Insurers who issue liability policies that include self-insured retentions (SIRs) have limited obligations to their insureds unless and until the damages and claim expenses exceed the SIR amount. So, what happens if the insured does nothing to defend themselves, resulting in the entry of a default judgment in an amount exceeding the SIR? Under Georgia law, the insurer may not have to worry about getting stuck with the bill when their insureds fail to fulfill their contractual obligations, at least according to the Eleventh Circuit.
In Ausborn v. Illinois Union Ins. Co., No. 24-11315, 2024 WL 4976324 (11th Cir. Dec. 4, 2024) (unpublished), the Eleventh Circuit considered an insurer’s liability for a wrongful death default judgment entered against a Georgia city’s jail officers. Illinois Union issued a policy to the city that provided up to $7 million in coverage, subject to a $150,000 SIR. The policy stipulated that the insured had the duty to defend. The insured failed to do so, and the court entered a default judgment against the officers for $7 million.

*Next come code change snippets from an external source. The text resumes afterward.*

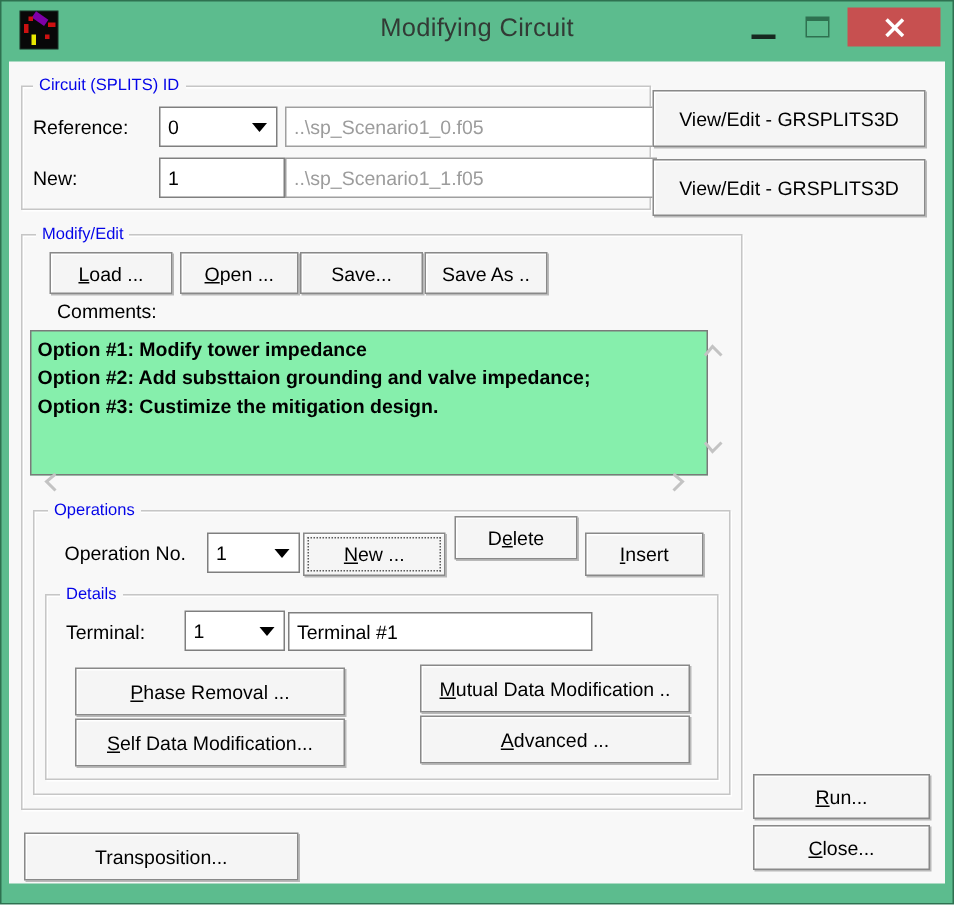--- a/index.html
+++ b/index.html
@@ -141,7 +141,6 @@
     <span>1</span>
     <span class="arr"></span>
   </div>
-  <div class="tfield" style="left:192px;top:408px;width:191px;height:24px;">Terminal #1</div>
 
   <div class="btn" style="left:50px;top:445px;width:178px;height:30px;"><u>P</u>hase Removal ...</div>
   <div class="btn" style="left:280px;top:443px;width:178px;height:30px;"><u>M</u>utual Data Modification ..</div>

Ausborn, the decedent’s representative, then filed a directed action against Illinois Union to collect the default judgment. Illinois Union moved to dismiss, arguing that the city breached the condition of the policy that stated the insured had the duty to defend any claim that falls under the policy, and the insured is responsible for damages and claim expenses up to the SIR limit. The United States District Court for Northern District of Georgia agreed and granted the motion to dismiss. Ausborn v. Illinois Union Ins. Co., No. 1:23-CV-02925-JPB, 2024 WL 1896414, *6 (N.D. Ga. Mar. 29, 2024). The court looked no further than the plain language of the policy to come to its conclusion. The Duty to Defend Condition stated, “[The Insured] ha[s] the duty to defend any Claim to which this insurance applies and shall be responsible for the Damages and Claim Expenses up to the Retention Limit.” Id. at *3. The policy also stated coverage is subject to the conditions of the contract. Id. The court determined the Duty to Defend Condition was an unambiguous condition precedent, which, in the context of insurance contracts, “must be performed before policy coverage is triggered.” Id. Because the city failed to defend in any way, Illinois Union was not required to pay the default judgment.
Ausborn also argued that Illinois Union also had an implied duty to defend if the judgment or expenses might exceed the SIR. The court also rejected this argument because the policy contained an “explicit disclaimer of any duty on the part of [Illinois Union] to defend against claims brought against the Insured.” Id. at *5.
On appeal, the Eleventh Circuit affirmed the district court’s dismissal. The court noted that Illinois Union’s policy “clearly expresses an intention that the insured’s failure to comply with the condition will result in forfeiture of the insured’s rights under the policy.” Ausborn, 2024 WL 4976324, at *3. Though the opinion is unpublished, Ausborn serves as a good example that clear policy language can save insurers from picking up the slack of insureds who fail to fulfill their contractual obligations.